I’m writing this post on the heels of what I wrote older this week, well-nigh the challenges of setting goals. I don’t know how, but in the last few years I’ve wilt fascinated with the concept of goal-setting. It might be the aspirational speciality of it, of self-improvement and wanting to get better. It could be that I enjoy the uplift of serotonin I get when I succeed that goal (however big or small). But I think what outranks all of that is how my goals remind me of who I am and who I want to be.
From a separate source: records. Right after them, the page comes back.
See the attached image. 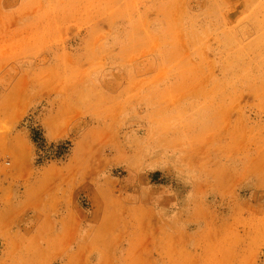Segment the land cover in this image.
I'll use <instances>...</instances> for the list:
<instances>
[{
  "label": "rangeland",
  "instance_id": "1",
  "mask_svg": "<svg viewBox=\"0 0 264 264\" xmlns=\"http://www.w3.org/2000/svg\"><path fill=\"white\" fill-rule=\"evenodd\" d=\"M244 227H264V0H0V264H264L229 242Z\"/></svg>",
  "mask_w": 264,
  "mask_h": 264
},
{
  "label": "crops",
  "instance_id": "2",
  "mask_svg": "<svg viewBox=\"0 0 264 264\" xmlns=\"http://www.w3.org/2000/svg\"><path fill=\"white\" fill-rule=\"evenodd\" d=\"M7 96V94L5 95ZM49 137H54L55 133H53L52 131H48L47 132ZM63 200H61L59 197H55V214L59 211H62L63 213H60V217L55 221V227H75L74 222L71 219V216L73 214L72 208L70 207V205L68 203L63 204L62 202ZM68 202V201H67ZM64 205V206H62ZM35 208L38 211H41L43 213L46 214H51L52 212L44 207L43 205H37L35 206ZM62 208V210H61ZM98 228L99 231V235H100V244L103 247H109V248H114V246H117L120 244L121 239L124 238L123 236V231L121 229L116 228L113 233L112 230L109 229V227H96ZM130 228V227H129ZM129 228H127L125 231L128 234V231H130V235H132L131 240L128 241V243L130 244L129 246V252H128V256H137L139 257V251H133V249L135 248H139L143 245H139L137 237L139 235H142L141 233L143 231H141V227H131V229L129 230ZM95 229V227H94ZM202 230H199V238L200 236L202 237L203 235V230L205 229V227H201ZM244 234H243V238H241L238 234L239 232L236 231V229L234 228L233 233H236L237 236H234L233 238H229V242L233 243L234 246V251L236 250V246H238L239 244H245L250 246V248H255L257 246H264V227H244L243 229ZM109 232V233H108ZM174 234V232H170V235L172 236ZM175 235V234H174ZM129 236V234H128ZM127 236V237H128ZM70 234H68V238L69 239ZM140 237V236H139ZM238 237L240 239H238ZM136 239V240H135ZM173 244L176 245L175 247H179L181 250L184 248V242L176 239V240H172ZM239 242V244H238ZM150 243V241H149ZM169 245V249H171L172 245L171 243H168ZM66 245V243L64 244ZM183 247V248H182ZM233 251V252H234ZM171 252V251H170ZM234 254H236L234 252ZM177 255L172 256V255H166V257L168 258L169 261L165 262V264H173L172 261H174V264H182L183 261L181 258L178 259V256L176 258ZM135 258V257H134ZM235 258H237V256H235ZM139 259H133L132 260V264H152V261L148 260L146 261H141L138 262ZM137 261V262H136ZM264 262V260H263ZM114 262H110L108 260H104L103 255H100L99 257V261L97 264H113ZM131 264V263H130ZM263 264V263H262Z\"/></svg>",
  "mask_w": 264,
  "mask_h": 264
},
{
  "label": "trees",
  "instance_id": "3",
  "mask_svg": "<svg viewBox=\"0 0 264 264\" xmlns=\"http://www.w3.org/2000/svg\"><path fill=\"white\" fill-rule=\"evenodd\" d=\"M30 140L33 144L37 145L40 143H44L45 139L43 138L41 133H37L36 131H31L30 132ZM69 147V143L65 142V143H58L57 145H55V158H59L62 157V155H64ZM41 162L37 161L36 162V166H40Z\"/></svg>",
  "mask_w": 264,
  "mask_h": 264
}]
</instances>
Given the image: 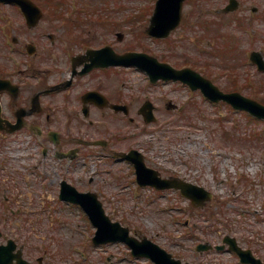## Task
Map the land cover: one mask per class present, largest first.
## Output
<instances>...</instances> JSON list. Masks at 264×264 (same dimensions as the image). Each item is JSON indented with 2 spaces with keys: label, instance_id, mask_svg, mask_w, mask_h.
<instances>
[{
  "label": "rangeland",
  "instance_id": "obj_1",
  "mask_svg": "<svg viewBox=\"0 0 264 264\" xmlns=\"http://www.w3.org/2000/svg\"><path fill=\"white\" fill-rule=\"evenodd\" d=\"M155 1L35 0L44 8V19L30 30L25 28L22 16L14 7L6 6L5 10L11 14L12 35L23 43H37L38 50L48 43L43 33H63V28L67 35L86 36L74 37L93 46L103 43L101 37L106 35L110 39L107 43H113L119 50L145 52L176 68L190 67L224 92L237 91L263 102L264 72L249 61L252 50H258L264 57V20H260V14L251 19L257 25L243 31L229 16H221L220 9L227 0H187L183 23L168 38L154 40L145 35L144 29ZM239 2L242 16L249 14L247 9L251 6H258L264 13V0ZM58 3L67 6V10L56 13H64L65 18L71 19L70 32L68 20L63 24L47 20L54 18ZM5 10L0 7V29L7 26ZM117 33L122 35L120 42L113 37ZM18 54L14 52L12 57ZM116 72L110 78H101L100 82L118 79L114 86L121 87L120 91L133 102L131 114H136V109L146 100L157 108L156 120L149 124L137 116L133 122L126 118L107 120L109 128L122 135L121 141L114 145L116 150L142 152L146 164L163 177H177L203 187L213 194V199L203 208H195L178 190L157 192L152 187L138 188L132 166L113 161L109 154L103 153L79 156L74 162L78 167L72 170L71 182L84 191L91 179L88 188L101 191L103 207L112 220L128 227L132 234L136 232L152 239L182 261L236 264L229 252H196L198 243H221V238L227 234L264 256V121L233 110L224 102L210 103L200 92H192L181 84H149L144 73L133 68ZM168 101L180 111L167 110ZM28 141L26 137L0 139V167H4L0 188H11L13 192L18 184L23 192L46 194L52 199L58 188L57 168L48 165V162L53 163L51 152L47 162ZM27 143L29 148H25ZM64 162H61L62 167ZM64 172L67 171L64 169ZM47 204L54 206L52 209H60L53 200L47 199ZM60 216L67 218L70 224L60 231L55 243L64 250L73 246V258H80L83 253L86 264H148L133 259L127 246L122 244L103 248L88 245L76 250L81 242L86 245V239L94 230L85 228L88 224L78 217L77 211L70 213L62 208ZM61 254L66 258L63 250ZM105 257L109 262L102 263L101 258Z\"/></svg>",
  "mask_w": 264,
  "mask_h": 264
},
{
  "label": "flooded vegetation",
  "instance_id": "obj_2",
  "mask_svg": "<svg viewBox=\"0 0 264 264\" xmlns=\"http://www.w3.org/2000/svg\"><path fill=\"white\" fill-rule=\"evenodd\" d=\"M47 20L59 23L63 19ZM74 36L86 37L67 33L48 34L50 46L43 47L40 54L36 49L29 59L18 57L20 65H16L12 58L11 25L5 27L4 39L0 41V138H29L32 140L30 144L39 148L43 156L41 159L45 161L51 151L53 163L47 162L57 166L55 180L58 188L52 199L41 194L36 196V200L30 193L25 195L18 184L13 192L6 187L0 188V264H86L85 260L73 258L71 249L64 250L55 243L60 231L70 224L67 218L60 216L63 207H71L70 213L78 211L84 216L81 206L69 202L67 189L61 194L62 182L72 183V169L66 174L62 172L59 169L60 160L65 156L76 160L83 150L82 154H110L118 160L116 155L123 150H116L114 145L121 141V135L109 128L107 120L127 118L133 122L134 115L142 118L138 108L136 114H131L133 102L124 98L117 85L109 87V80L100 82L101 78H110L118 67L89 69L91 61L85 57L86 52L103 45L92 47L86 45L88 41H77ZM17 44L21 46V41L18 40ZM116 105H127V114H124V109H116ZM151 107L152 113H155L156 106ZM73 143L75 146H66ZM28 146L27 143L25 148ZM3 169L0 167V174ZM91 183L90 179L86 189H90ZM87 191H94L99 196L100 190ZM47 199L57 202L60 209H52L54 206L48 205ZM24 202L39 208L30 210ZM91 227L85 225L90 231ZM91 240L90 233L86 244ZM251 249L264 264L260 252L254 247ZM233 255L237 264H244L235 253ZM249 263L255 264L253 260Z\"/></svg>",
  "mask_w": 264,
  "mask_h": 264
},
{
  "label": "water",
  "instance_id": "obj_3",
  "mask_svg": "<svg viewBox=\"0 0 264 264\" xmlns=\"http://www.w3.org/2000/svg\"><path fill=\"white\" fill-rule=\"evenodd\" d=\"M6 1L17 2L25 6V8H27L31 4L27 0ZM182 3L183 0H158L147 32L156 37H166L170 33V31L178 25L181 19ZM228 9H230V7ZM251 58L258 63L260 69H264V64L259 54L253 53L251 55ZM119 62L126 65H137L138 67L147 71L150 77H152V79L154 80H157L159 77L165 80L170 78L181 79L182 81L187 82V84L190 85L192 89L201 88L205 95L212 100L219 101L222 99L226 102H229L235 108L248 110L254 116L264 118V106L251 99L245 98L238 93L223 94L208 80L203 79L191 70L185 69L182 71H174L170 67H168V65L159 64L156 59L143 54H127L123 57H120ZM135 163L137 168L138 181L141 185L150 184L157 188H166L169 186L179 187V184L176 183V180H162L157 177L156 172L146 169L142 164L141 158H138ZM181 186L190 187L192 189L203 192L200 188L192 187L184 183H181ZM204 194L206 196L204 197V200L210 198V195H208L207 193ZM97 208L98 210L90 211L92 218H94L95 220L94 223L99 226L96 240L98 238L101 240V237L103 235L110 237L116 234V237L110 240L125 241L129 244L130 247L134 248V245L131 242L133 240L128 237L127 230L120 228L117 223H115L114 225L110 224L108 219L105 218L103 211L99 208V206H97ZM99 219H102L103 222H99ZM106 223L109 225V227H107ZM97 242L102 241L97 240ZM144 245L149 247V253L145 256H148L155 260L156 264H179L177 261L172 260L171 257L163 250H161L158 246L150 244L148 242H146Z\"/></svg>",
  "mask_w": 264,
  "mask_h": 264
},
{
  "label": "trees",
  "instance_id": "obj_4",
  "mask_svg": "<svg viewBox=\"0 0 264 264\" xmlns=\"http://www.w3.org/2000/svg\"><path fill=\"white\" fill-rule=\"evenodd\" d=\"M263 103H264V100H263Z\"/></svg>",
  "mask_w": 264,
  "mask_h": 264
}]
</instances>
When it comes to my mental wellness, one of the most important things I can do is remind myself that I’m a person. I’m a living, breathing, doing-things-and-living-life person. Life has a way of remembering for us but I fathom the worthiness to remind myself, too. The reason this is so important to me is considering in the doldrums of every-day life, it can be easy to forget.
Our uniqueness can be lost or forgotten not only by others, but moreover ourselves. There are many ways I could describe who I am and what I’m well-nigh but whilom all, I’m a person. Not only that, but I am unique. I’m unique in my personality, in my likes and dislikes, in what I’m passionate well-nigh and what I segregate to do. And that matters.
This uniqueness moreover ways that my goals are unique. The things I want to accomplish, the goals I want to set and meet are unique to who I am and what my life is like right now. My goals don’t have to be realistic for anyone else except who I am, in this moment. And just like other habits and techniques for my mental health, these goals can change.
I know I can sound like a wrenched record at times, but that’s for a good reason. For many people, mental health is a rencontre we squatter every single day. We squatter a rencontre of getting out of bed in the morning. We squatter a rencontre of choosing to engage with the world, plane when we don’t know if we’re up to it. We squatter a rencontre of supporting when our mental health is in a bad place, and when we need help.
All day long, people squatter challenges that they can either engage with and ignore. For people experiencing mental illness, the luxury to ignore isn’t unchangingly possible. There’s a endangerment that I succeed my goals for today. That I can do everything I set out to do despite the ways my mental health might rencontre me. But in the same way, there’s an equal endangerment that those challenges will exist then tomorrow. That’s why I lean on who I am. I lean on the person I want to be, and the person I am now. Mental illness can depersonalize us, it can make us not finger real. But I am, you are, we are, and we’ll protract lanugo this road together.